Records from a data source:
^^^^

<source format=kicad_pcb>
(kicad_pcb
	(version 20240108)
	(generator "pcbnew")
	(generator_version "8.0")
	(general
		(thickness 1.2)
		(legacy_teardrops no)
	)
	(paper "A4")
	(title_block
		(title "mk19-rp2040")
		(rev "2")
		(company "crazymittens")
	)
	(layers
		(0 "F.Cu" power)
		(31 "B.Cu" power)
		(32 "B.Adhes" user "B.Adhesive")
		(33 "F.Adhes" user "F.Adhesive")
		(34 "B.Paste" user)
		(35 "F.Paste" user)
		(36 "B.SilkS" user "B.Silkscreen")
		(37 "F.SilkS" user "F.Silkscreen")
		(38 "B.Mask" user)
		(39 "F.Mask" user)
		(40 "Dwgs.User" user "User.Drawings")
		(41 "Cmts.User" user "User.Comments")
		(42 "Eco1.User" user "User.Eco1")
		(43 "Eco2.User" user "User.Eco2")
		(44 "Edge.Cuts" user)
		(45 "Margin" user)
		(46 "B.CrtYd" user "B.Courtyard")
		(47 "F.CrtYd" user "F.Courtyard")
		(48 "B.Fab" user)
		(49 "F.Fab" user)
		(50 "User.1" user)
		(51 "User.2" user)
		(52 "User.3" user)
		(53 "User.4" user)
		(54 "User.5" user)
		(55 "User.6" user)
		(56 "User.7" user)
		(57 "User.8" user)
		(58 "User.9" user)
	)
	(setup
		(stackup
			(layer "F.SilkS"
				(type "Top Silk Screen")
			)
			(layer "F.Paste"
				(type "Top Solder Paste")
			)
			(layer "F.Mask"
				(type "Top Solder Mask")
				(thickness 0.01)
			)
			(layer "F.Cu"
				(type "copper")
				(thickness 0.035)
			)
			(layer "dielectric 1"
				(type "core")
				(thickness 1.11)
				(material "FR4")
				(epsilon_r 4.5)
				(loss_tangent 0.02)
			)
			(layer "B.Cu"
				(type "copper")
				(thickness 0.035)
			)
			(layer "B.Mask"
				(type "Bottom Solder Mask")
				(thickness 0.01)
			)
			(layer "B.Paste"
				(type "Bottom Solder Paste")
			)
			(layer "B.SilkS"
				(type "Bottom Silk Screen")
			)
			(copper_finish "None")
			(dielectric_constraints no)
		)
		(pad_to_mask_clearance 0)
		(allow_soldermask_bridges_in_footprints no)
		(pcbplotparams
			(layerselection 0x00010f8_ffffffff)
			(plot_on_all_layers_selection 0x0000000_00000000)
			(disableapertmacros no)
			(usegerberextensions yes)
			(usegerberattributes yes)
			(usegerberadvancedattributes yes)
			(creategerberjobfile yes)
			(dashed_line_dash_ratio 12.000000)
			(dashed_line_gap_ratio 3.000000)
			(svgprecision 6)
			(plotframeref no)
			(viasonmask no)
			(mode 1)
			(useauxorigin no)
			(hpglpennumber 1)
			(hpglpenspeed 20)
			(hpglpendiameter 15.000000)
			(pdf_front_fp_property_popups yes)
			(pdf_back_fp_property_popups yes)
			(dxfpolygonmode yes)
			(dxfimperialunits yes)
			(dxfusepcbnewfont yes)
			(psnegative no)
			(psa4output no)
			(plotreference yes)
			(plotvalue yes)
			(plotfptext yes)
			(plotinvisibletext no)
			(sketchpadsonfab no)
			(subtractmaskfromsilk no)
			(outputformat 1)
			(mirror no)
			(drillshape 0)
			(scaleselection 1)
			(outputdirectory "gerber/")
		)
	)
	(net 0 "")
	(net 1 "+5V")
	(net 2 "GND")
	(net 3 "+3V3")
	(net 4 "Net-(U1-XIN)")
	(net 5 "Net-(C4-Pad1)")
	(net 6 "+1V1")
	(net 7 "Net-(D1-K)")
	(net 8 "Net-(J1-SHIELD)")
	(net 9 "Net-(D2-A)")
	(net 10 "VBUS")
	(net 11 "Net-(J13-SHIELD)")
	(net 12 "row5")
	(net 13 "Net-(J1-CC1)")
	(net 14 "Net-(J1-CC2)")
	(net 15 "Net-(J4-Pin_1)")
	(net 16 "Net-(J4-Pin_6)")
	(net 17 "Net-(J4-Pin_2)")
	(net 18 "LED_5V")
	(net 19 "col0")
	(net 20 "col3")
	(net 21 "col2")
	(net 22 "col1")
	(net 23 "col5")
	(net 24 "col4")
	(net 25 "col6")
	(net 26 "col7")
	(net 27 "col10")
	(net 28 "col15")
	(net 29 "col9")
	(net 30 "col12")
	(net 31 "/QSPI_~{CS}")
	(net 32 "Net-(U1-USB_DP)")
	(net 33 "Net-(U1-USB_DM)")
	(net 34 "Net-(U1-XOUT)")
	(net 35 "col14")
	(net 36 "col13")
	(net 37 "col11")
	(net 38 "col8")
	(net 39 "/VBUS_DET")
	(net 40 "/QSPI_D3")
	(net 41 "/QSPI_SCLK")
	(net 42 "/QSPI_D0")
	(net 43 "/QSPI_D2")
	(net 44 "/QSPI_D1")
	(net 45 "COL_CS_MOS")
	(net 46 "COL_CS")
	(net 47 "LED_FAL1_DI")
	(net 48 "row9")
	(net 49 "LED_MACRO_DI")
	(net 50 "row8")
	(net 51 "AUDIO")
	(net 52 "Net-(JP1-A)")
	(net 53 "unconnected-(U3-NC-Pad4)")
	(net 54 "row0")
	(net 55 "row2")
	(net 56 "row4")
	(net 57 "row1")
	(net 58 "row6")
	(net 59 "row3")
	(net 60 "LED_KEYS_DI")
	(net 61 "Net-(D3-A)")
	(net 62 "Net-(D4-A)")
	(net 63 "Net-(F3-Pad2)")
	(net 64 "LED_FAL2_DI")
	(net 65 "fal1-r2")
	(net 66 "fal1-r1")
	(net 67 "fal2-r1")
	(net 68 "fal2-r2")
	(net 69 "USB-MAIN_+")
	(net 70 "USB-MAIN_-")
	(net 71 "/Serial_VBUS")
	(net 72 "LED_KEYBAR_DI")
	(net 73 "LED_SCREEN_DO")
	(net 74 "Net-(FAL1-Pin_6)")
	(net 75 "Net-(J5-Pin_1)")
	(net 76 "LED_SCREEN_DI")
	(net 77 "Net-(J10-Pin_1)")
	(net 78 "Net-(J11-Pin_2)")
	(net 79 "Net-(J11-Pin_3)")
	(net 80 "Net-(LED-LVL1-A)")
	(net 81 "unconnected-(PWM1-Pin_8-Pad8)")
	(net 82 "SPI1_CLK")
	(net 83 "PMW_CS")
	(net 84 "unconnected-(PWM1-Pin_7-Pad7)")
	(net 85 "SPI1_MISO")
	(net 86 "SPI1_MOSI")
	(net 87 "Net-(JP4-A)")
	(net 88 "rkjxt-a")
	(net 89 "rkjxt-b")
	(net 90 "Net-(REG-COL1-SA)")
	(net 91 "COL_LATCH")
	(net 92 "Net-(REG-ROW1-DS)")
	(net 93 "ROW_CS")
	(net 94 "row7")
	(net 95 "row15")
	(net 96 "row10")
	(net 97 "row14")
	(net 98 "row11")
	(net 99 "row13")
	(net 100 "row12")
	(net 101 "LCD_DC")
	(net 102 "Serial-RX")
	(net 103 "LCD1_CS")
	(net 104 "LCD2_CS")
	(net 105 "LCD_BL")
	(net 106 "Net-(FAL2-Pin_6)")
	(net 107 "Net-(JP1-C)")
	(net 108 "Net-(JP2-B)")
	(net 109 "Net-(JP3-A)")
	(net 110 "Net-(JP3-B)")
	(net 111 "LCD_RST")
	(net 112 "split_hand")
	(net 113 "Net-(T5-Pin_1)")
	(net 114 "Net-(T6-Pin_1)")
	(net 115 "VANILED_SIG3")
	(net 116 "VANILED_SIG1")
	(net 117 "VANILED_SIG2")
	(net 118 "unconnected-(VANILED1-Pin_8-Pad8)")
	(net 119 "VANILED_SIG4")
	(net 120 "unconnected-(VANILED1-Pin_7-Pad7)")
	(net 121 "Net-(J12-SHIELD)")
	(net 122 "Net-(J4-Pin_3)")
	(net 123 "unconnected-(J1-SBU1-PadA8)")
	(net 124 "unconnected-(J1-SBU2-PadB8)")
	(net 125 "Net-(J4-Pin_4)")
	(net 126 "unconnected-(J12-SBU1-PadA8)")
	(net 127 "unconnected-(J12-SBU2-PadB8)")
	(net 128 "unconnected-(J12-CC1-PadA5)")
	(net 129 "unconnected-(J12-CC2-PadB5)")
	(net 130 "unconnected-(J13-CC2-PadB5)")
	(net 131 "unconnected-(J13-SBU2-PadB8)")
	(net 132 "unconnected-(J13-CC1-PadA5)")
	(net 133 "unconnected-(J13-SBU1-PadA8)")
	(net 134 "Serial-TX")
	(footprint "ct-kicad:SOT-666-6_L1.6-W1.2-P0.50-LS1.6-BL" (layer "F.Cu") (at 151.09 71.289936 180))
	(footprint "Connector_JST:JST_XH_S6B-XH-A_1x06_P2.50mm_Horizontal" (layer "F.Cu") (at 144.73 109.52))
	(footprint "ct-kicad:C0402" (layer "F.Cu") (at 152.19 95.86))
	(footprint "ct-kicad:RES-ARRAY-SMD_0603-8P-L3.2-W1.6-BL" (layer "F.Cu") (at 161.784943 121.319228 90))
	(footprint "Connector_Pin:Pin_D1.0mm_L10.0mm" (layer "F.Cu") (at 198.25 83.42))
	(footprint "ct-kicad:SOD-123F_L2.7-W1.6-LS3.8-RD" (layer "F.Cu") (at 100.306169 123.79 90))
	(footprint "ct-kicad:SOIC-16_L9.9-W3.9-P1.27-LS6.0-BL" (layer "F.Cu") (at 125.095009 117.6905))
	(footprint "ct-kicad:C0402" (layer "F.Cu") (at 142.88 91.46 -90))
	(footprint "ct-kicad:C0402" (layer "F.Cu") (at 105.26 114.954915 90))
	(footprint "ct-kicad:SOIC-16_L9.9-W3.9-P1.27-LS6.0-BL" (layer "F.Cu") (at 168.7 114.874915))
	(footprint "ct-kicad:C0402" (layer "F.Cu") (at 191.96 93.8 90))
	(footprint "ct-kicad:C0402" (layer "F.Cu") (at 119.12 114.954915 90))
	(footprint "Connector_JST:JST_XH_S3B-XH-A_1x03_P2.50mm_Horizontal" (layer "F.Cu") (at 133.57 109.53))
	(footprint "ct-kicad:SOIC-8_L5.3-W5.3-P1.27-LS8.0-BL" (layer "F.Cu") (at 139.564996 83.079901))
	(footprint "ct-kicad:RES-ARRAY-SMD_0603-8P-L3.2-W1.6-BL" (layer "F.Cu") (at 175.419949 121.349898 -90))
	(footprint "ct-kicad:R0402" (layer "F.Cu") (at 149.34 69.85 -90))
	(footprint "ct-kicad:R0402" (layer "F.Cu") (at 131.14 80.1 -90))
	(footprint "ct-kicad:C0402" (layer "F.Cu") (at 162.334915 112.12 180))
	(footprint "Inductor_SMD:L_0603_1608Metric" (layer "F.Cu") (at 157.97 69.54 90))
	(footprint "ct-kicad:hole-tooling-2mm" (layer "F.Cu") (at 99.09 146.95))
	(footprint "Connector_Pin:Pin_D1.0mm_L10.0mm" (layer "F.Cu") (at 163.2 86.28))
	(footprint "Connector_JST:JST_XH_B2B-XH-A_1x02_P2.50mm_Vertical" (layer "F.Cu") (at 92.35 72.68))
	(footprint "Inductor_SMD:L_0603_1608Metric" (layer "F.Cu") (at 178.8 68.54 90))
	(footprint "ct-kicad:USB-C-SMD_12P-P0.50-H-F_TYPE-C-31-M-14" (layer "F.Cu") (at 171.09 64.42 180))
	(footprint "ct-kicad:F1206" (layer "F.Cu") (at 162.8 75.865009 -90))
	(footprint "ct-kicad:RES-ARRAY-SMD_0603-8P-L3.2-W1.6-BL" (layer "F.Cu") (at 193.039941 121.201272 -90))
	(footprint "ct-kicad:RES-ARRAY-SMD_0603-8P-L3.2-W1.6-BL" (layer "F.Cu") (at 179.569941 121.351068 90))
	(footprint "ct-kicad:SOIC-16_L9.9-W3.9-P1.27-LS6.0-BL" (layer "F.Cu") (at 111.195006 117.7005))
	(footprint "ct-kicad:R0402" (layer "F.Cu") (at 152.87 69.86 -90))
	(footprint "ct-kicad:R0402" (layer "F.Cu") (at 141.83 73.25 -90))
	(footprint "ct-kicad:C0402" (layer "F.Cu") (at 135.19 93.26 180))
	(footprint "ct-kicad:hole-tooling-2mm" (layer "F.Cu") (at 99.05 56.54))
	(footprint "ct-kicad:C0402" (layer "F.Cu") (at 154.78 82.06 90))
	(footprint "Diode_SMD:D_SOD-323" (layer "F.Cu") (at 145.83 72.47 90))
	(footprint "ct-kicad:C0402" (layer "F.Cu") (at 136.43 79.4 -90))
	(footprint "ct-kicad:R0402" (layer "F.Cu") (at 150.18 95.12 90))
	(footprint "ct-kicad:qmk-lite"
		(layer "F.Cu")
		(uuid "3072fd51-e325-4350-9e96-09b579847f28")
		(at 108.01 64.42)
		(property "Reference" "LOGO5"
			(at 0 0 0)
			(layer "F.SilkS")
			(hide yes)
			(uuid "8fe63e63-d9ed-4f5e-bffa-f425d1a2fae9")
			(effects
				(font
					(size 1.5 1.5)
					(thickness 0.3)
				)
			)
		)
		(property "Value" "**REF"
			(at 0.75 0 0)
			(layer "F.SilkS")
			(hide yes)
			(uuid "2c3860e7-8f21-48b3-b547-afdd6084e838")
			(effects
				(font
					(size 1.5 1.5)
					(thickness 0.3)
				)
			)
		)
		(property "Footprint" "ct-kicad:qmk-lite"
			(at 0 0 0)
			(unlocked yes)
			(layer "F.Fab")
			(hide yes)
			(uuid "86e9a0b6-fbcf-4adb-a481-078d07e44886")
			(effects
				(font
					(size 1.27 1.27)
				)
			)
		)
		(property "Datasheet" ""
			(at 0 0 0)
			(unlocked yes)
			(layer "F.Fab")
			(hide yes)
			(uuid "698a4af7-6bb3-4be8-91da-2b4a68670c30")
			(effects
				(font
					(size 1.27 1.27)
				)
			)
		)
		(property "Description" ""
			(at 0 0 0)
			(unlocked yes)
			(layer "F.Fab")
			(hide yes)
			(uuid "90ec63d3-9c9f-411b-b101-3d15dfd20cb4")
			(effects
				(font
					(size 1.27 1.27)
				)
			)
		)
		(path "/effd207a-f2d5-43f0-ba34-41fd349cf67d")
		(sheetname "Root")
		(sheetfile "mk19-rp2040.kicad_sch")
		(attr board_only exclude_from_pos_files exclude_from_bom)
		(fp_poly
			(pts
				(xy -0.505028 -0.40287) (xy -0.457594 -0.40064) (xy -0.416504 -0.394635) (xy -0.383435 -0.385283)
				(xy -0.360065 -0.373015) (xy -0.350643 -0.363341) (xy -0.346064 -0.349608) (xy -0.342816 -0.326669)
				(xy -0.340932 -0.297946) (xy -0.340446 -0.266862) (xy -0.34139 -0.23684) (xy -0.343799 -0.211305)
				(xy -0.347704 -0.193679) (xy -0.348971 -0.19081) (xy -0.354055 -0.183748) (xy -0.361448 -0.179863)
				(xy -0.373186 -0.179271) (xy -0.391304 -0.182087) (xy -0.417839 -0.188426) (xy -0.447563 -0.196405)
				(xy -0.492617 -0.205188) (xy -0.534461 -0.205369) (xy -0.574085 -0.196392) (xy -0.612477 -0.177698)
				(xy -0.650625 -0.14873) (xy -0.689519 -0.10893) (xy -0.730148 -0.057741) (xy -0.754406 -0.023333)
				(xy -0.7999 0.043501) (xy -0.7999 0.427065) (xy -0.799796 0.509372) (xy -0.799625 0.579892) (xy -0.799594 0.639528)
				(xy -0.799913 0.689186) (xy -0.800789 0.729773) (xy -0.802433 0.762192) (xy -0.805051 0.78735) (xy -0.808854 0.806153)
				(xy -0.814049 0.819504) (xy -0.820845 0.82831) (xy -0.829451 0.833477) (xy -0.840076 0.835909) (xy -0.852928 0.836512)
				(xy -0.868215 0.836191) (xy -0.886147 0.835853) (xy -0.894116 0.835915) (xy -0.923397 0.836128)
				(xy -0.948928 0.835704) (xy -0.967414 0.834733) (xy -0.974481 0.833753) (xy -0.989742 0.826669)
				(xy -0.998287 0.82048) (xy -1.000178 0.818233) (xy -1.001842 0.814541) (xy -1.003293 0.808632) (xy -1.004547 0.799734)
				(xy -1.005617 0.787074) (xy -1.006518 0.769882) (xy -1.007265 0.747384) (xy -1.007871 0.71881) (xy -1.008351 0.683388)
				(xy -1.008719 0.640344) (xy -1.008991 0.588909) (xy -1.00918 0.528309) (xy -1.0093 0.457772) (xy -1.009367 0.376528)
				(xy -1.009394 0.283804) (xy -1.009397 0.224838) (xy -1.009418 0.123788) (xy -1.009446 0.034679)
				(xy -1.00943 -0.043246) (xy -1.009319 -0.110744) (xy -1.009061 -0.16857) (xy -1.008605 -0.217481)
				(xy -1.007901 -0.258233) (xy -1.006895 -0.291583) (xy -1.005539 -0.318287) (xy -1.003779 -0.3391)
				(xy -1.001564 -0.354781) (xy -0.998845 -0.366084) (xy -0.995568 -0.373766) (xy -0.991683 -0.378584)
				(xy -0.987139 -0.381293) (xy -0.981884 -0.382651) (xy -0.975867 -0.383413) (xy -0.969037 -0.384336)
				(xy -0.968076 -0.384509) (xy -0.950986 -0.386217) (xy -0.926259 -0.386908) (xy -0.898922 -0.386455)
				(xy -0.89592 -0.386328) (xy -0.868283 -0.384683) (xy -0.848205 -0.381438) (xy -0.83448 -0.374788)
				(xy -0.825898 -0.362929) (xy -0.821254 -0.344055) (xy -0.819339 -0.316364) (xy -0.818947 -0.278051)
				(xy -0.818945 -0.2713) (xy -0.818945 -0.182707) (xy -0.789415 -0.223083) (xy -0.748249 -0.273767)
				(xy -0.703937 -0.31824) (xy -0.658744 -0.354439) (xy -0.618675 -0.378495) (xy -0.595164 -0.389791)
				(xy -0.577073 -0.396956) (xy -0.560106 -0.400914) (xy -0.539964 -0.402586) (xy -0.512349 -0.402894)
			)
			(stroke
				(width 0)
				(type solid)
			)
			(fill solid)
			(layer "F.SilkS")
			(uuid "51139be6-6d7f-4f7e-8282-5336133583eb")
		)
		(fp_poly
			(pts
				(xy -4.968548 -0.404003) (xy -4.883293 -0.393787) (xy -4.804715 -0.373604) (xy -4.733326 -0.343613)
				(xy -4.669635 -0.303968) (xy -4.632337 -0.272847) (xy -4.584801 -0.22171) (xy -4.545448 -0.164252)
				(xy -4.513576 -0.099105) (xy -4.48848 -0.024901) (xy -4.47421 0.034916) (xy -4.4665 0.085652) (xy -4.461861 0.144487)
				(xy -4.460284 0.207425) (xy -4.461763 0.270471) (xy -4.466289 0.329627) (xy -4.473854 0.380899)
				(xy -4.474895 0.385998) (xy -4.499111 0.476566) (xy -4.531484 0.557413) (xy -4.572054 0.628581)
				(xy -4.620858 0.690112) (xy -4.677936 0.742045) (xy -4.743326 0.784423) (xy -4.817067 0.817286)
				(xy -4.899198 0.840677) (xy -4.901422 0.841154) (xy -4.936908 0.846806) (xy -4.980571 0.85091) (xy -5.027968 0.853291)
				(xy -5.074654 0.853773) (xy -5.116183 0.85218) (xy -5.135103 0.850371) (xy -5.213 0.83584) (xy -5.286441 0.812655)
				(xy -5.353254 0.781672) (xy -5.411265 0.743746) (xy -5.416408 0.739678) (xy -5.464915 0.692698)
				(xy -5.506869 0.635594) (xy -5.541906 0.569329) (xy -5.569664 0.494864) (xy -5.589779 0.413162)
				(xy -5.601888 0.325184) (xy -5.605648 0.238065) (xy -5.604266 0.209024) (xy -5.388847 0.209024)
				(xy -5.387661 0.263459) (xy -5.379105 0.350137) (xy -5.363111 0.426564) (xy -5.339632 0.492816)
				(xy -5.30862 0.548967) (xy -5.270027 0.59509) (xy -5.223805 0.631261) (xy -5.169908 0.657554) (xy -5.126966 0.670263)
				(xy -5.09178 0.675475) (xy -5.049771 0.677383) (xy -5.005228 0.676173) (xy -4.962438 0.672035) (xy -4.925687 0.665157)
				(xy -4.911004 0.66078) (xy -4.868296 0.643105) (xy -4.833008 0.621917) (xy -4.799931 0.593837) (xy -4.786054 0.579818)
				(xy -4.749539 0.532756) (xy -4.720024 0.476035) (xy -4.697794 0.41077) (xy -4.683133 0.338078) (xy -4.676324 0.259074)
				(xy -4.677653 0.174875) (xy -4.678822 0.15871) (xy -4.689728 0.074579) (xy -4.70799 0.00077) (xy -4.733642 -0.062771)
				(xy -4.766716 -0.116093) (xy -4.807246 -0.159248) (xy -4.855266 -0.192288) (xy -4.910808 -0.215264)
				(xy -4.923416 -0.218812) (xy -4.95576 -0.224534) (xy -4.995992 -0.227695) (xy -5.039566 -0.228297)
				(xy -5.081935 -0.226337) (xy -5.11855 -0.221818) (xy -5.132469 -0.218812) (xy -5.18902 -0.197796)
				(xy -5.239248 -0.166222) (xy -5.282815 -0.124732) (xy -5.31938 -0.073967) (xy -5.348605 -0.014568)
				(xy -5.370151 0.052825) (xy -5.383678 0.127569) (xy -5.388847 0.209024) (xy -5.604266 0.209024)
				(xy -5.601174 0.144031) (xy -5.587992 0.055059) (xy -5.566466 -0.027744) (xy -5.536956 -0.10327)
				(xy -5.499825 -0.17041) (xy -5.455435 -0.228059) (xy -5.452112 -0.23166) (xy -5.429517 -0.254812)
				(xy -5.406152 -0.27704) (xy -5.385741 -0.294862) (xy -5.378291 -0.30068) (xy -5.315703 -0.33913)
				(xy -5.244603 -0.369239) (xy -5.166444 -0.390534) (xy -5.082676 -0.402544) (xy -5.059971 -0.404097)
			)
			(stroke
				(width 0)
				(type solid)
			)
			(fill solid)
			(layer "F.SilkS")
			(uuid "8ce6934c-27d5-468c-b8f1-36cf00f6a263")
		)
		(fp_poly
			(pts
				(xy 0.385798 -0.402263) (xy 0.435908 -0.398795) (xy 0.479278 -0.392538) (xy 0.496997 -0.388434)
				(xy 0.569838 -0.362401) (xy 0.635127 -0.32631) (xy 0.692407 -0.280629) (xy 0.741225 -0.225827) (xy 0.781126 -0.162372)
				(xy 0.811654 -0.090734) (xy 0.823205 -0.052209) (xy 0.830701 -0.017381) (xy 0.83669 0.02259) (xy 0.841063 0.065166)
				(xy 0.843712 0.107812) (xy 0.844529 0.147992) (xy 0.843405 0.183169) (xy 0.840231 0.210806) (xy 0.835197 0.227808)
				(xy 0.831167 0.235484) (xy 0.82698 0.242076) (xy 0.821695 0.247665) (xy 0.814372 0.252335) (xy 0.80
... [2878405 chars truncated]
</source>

^^^^

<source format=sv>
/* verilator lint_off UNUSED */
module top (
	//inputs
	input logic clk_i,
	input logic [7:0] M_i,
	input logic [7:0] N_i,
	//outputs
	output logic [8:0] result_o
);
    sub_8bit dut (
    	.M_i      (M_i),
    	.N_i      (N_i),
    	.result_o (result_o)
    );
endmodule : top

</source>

^^^^

**TASK TO CARRY OUT**
Above are the records; report how many of their lines hold the string "SHIELD", with no other words.

**WRITTEN REPLY**
3